Certains sportifs n’hésitent pas à avoirs recours à des appareillages pour pratiquer “un entraînement de leurs muscles inspiratoires” dans l’objectif de renforcer leurs muscles respiratoires. Intuitivement et au premier abord cela semble plutôt sensé : les sports d’endurance obligent les athlètes à respirer très fort, ainsi, quelque-chose qui aide à respirer plus efficacement et à éviter la fatigue des muscles respiratoires pourrait aider à aller plus vite. Mais oubliez l’intuition, car elle n’est pas toujours bonne conseillère, est-ce ça marche vraiment ?

Il existe de nombreuses études sur le sujet, mais elles tendent toutes à avoir été réalisées sur un nombre trop faible de sujets, avec des méthodologies assez médiocres (même les meilleures ne sont pas en double-aveugle), et elles arrivent à des conclusions contradictoires. Une des façons pour arriver à y voir un peu plus clair dans cette quantité d’études est de les associer dans une grande méta-analyse.

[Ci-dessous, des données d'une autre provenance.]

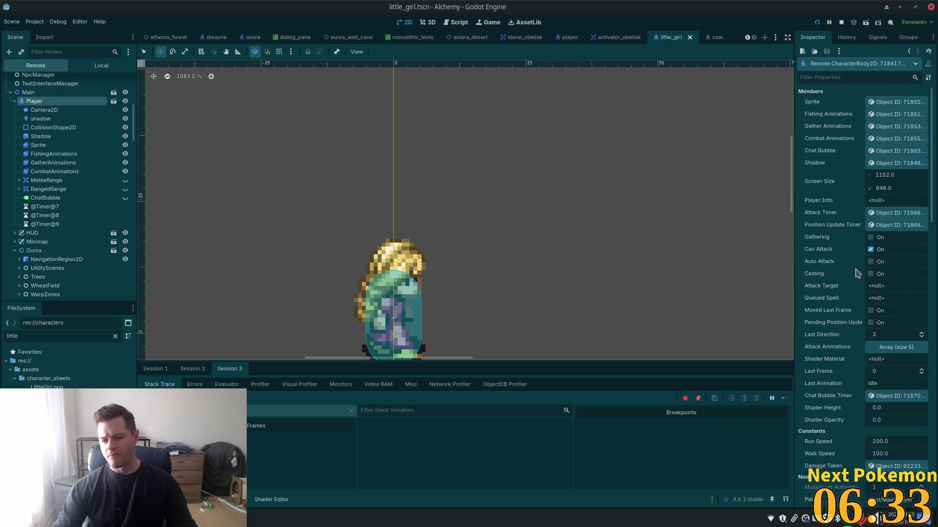
scroll(856, 272, "down", 5)
scroll(839, 347, "down", 10)
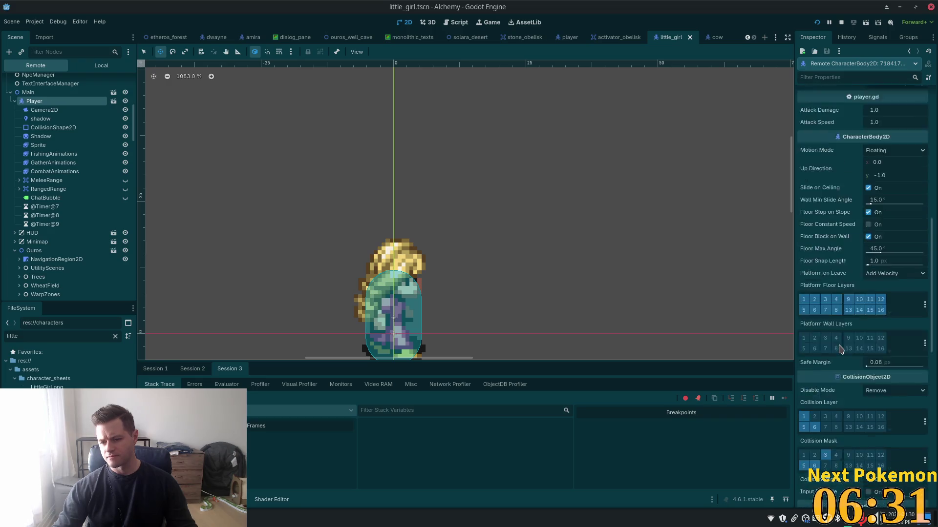
scroll(840, 348, "down", 5)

C’est ce qu’ont fait des chercheurs de l’Université de Colombie Britannique dans le journal scientifique Journal of Strength & Conditioning Research [1]

Voici leurs principales conclusions :

 Il n’y a pas de doutes que l’entraînement des muscles de la respiration renforce les muscles respiratoires, ce qui permet par exemple, d’inhaler avec plus de force.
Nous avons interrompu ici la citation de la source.